Characterization of adverse events detected in a large health care delivery system using an enhanced global trigger tool over a five-year interval.

Health Serv Res

Office of the Chief Quality Officer, Baylor Health Care System, Baylor Scott and White Health, 8080 N. Central Expressway, Suite 500, Dallas, TX 75206.

Published: October 2014

Objective: To report 5 years of adverse events (AEs) identified using an enhanced Global Trigger Tool (GTT) in a large health care system.

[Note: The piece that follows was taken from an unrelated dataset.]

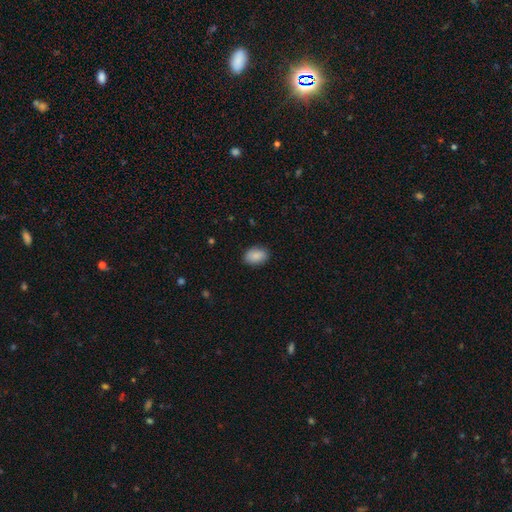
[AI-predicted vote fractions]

Study Setting: Records from monthly random samples of adults admitted to eight acute care hospitals from 2007 to 2011 with lengths of stay ≥3 days were reviewed.

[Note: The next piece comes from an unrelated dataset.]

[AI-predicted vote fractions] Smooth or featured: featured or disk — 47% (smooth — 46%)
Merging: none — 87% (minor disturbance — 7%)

Study Design: We examined AE incidence overall and by presence on admission, severity, stemming from care provided versus omitted, preventability, and category; and the overlap with commonly used AE-detection systems.

Data Collection: Professional nurse reviewers abstracted 9,017 records using the enhanced GTT, recording triggers and AEs. Medical record/account numbers were matched to identify overlapping voluntary reports or AHRQ Patient Safety Indicators (PSIs).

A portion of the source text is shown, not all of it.